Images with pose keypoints
● ● ● ● ●

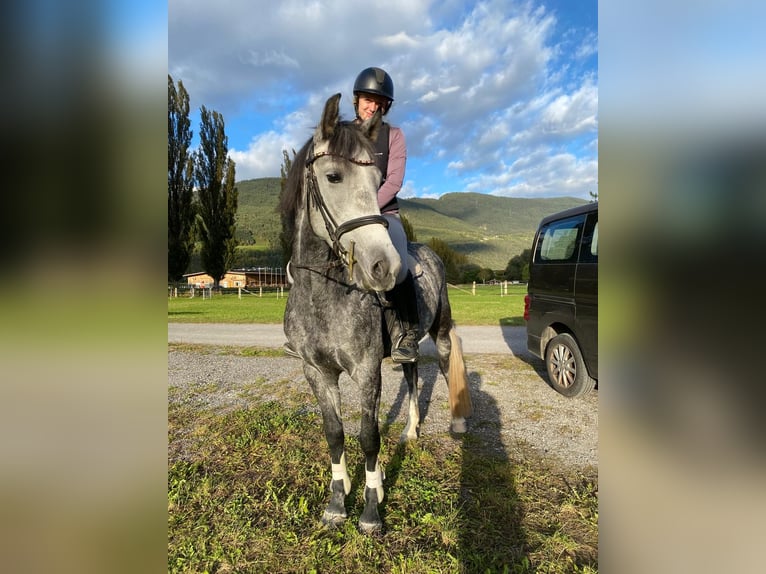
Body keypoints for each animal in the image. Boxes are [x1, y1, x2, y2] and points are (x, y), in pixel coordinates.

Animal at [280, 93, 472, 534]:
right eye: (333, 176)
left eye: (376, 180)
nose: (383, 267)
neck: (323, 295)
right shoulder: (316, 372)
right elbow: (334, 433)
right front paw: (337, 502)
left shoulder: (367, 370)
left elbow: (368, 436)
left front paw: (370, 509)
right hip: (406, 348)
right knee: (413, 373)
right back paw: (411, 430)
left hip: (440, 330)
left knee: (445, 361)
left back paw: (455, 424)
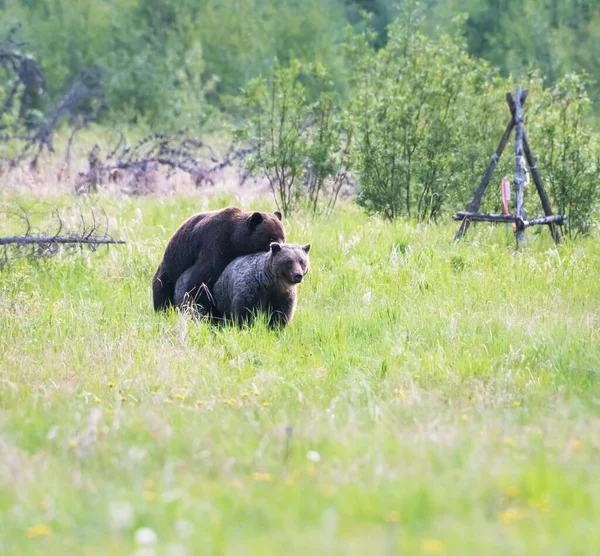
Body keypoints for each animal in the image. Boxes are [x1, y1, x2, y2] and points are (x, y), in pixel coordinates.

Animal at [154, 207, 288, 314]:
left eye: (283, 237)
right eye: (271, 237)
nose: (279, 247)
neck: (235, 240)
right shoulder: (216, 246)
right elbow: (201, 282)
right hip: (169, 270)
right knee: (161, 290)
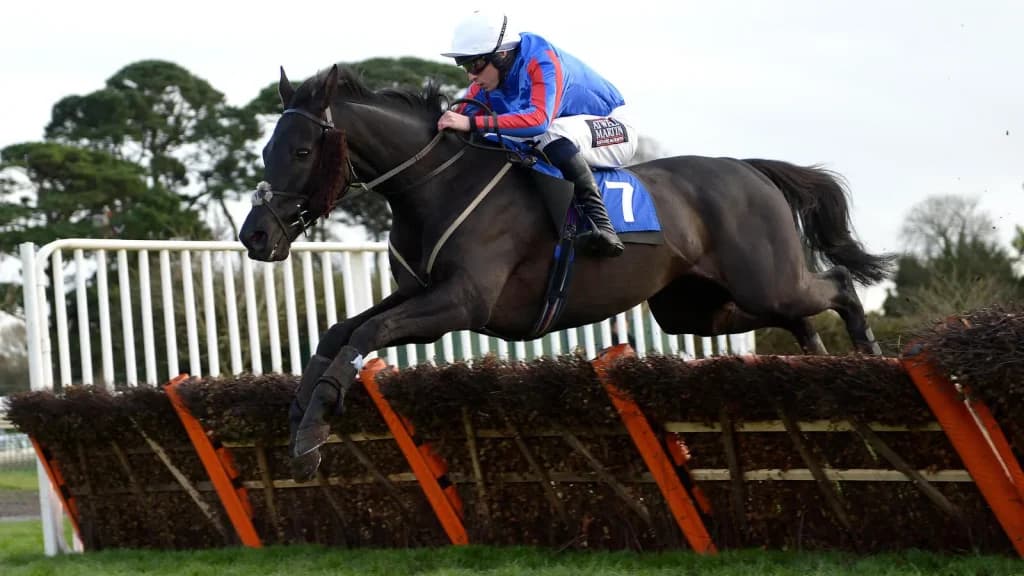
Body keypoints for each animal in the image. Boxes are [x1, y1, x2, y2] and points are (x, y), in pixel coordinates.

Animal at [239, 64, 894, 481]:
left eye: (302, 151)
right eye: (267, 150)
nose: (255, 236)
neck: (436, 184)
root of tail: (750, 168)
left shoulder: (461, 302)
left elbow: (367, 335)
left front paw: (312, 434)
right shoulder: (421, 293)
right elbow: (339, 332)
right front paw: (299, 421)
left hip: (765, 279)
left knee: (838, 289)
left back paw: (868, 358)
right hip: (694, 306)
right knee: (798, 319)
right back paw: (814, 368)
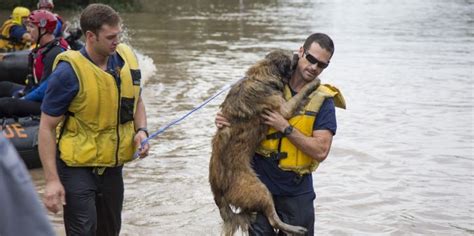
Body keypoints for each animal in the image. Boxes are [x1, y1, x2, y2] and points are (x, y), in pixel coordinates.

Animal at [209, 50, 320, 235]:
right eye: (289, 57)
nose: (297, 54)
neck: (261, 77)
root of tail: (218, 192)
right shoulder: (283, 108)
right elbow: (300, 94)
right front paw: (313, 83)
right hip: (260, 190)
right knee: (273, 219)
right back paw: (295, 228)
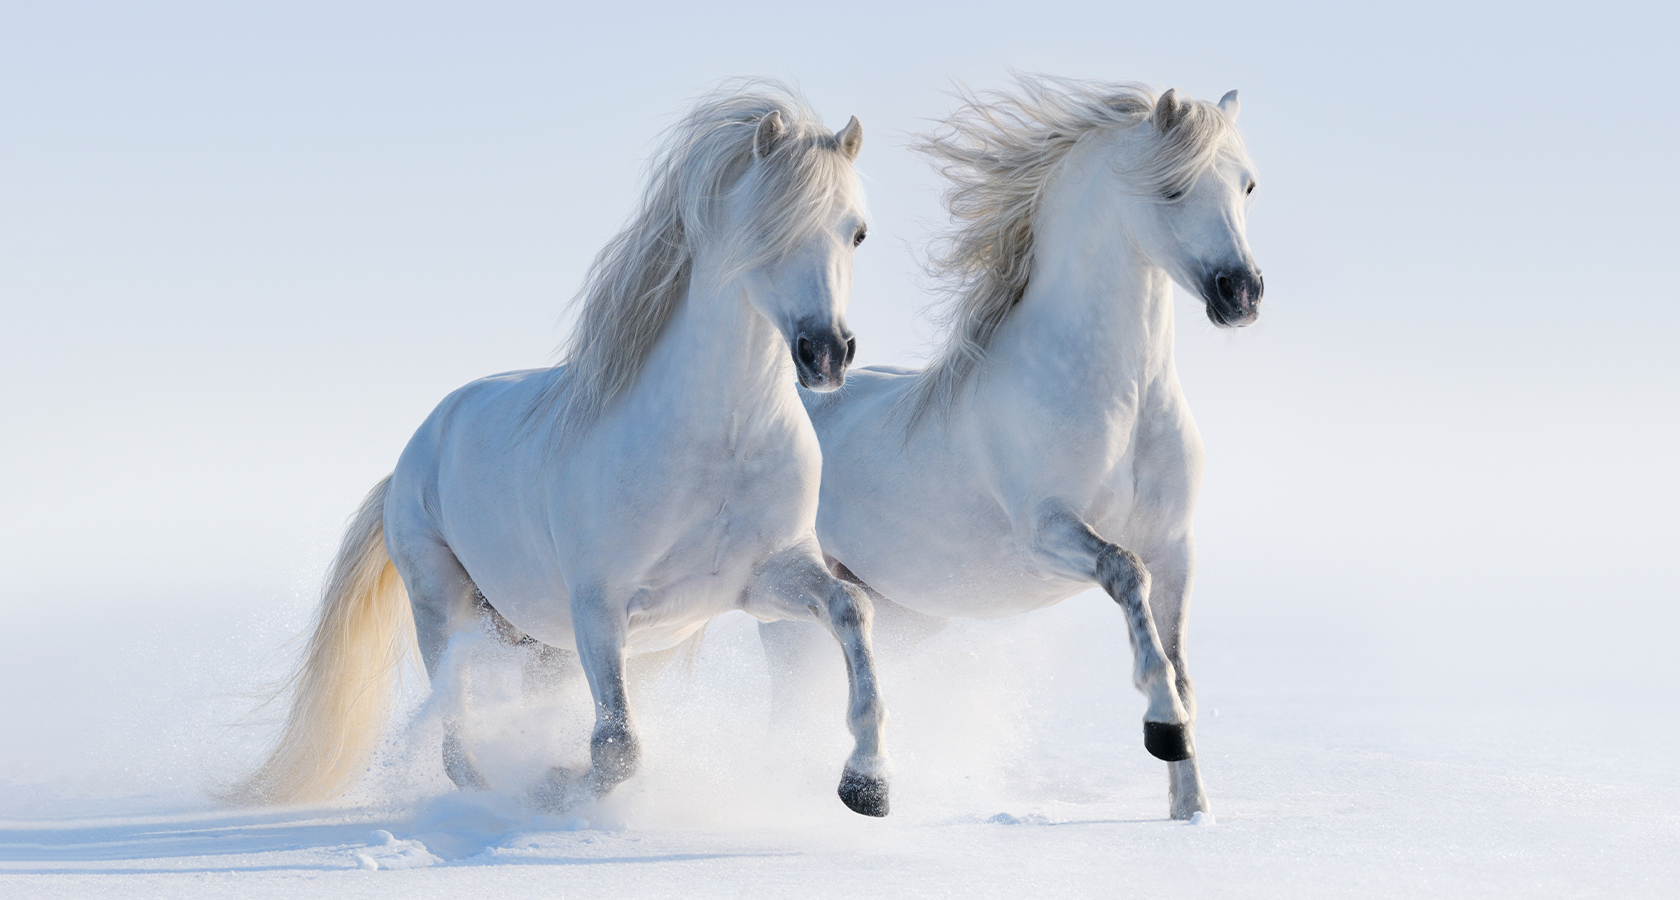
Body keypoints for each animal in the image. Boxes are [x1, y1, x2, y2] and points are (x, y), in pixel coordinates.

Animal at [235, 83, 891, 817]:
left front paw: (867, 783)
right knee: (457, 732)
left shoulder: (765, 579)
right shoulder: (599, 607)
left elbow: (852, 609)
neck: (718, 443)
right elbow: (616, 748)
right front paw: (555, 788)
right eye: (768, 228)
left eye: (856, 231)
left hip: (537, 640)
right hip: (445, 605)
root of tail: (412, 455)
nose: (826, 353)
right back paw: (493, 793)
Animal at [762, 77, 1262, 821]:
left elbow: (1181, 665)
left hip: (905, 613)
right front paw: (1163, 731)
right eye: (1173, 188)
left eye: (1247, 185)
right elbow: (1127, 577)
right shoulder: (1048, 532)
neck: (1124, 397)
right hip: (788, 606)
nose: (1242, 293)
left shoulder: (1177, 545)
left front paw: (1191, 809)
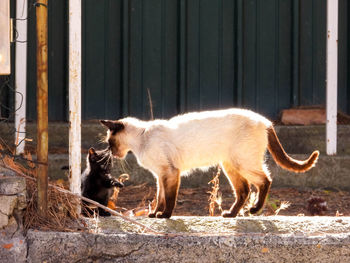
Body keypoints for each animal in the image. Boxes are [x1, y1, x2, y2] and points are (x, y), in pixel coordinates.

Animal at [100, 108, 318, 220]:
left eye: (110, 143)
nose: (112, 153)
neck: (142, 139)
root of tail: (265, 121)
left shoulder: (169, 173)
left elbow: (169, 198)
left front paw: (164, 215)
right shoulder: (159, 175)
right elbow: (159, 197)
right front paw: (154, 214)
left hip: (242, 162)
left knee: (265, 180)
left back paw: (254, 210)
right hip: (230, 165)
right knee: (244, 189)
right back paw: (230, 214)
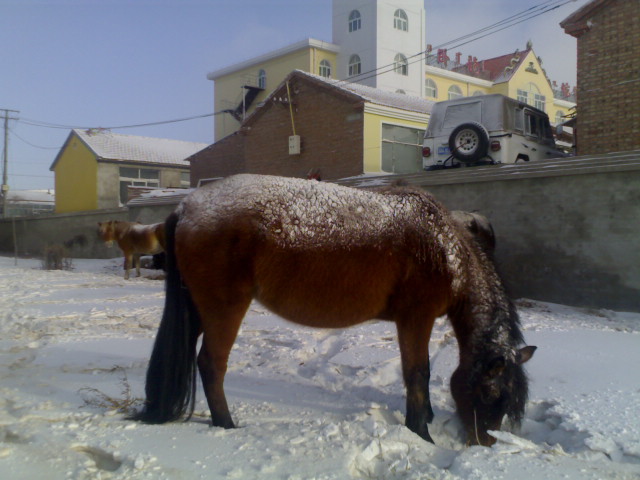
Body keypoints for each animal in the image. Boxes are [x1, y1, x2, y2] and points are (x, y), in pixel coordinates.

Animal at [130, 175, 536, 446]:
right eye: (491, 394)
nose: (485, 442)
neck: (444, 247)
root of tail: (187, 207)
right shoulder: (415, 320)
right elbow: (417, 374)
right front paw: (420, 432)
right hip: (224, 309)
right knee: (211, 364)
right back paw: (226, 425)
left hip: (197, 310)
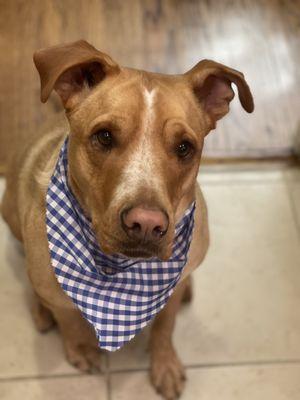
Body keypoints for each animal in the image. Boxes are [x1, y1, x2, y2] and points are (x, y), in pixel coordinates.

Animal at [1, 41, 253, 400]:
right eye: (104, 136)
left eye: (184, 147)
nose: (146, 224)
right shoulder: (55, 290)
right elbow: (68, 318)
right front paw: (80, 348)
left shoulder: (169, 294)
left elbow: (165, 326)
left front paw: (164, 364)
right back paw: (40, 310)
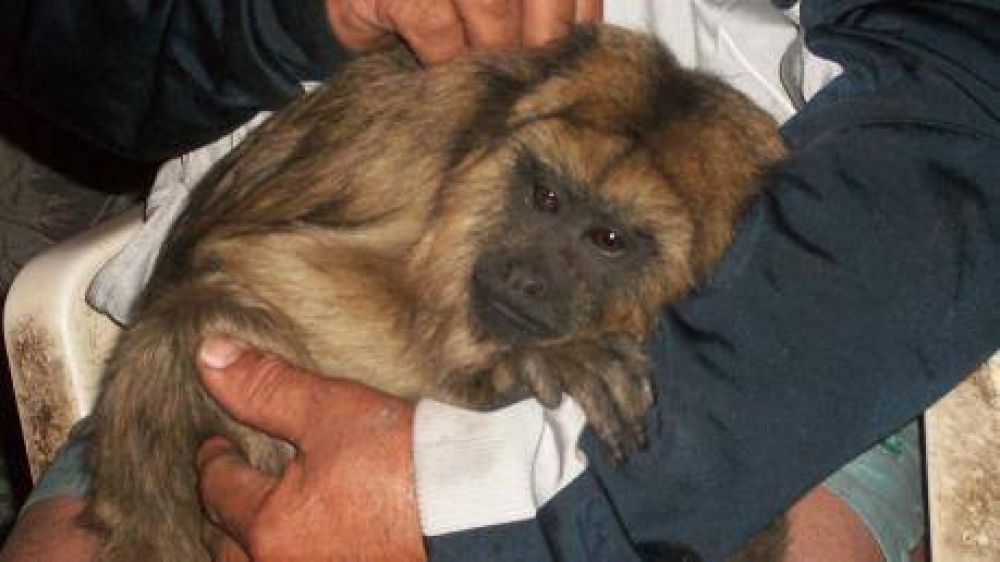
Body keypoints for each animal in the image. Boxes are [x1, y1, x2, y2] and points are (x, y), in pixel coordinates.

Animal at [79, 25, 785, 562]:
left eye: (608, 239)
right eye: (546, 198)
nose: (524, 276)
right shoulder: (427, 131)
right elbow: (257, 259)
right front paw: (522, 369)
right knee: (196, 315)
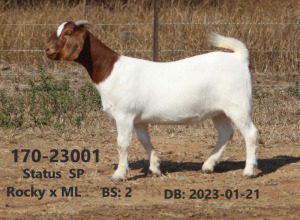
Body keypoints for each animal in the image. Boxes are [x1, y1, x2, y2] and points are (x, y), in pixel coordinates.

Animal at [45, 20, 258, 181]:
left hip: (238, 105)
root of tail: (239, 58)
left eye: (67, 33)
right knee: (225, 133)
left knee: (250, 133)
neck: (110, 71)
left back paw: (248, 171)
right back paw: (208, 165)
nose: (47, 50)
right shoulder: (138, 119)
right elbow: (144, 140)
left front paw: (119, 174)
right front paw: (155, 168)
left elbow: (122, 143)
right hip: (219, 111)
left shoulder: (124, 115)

● ● ● ● ●

DIRECTIONS FOR THIS TASK: Where a line of the records has the string "neck", copy that line.

RESULT FOR THIS TASK:
neck: (323, 295)
neck: (235, 240)
neck: (436, 184)
neck: (261, 77)
neck: (718, 443)
neck: (1124, 397)
neck: (142, 139)
neck: (444, 247)
neck: (110, 71)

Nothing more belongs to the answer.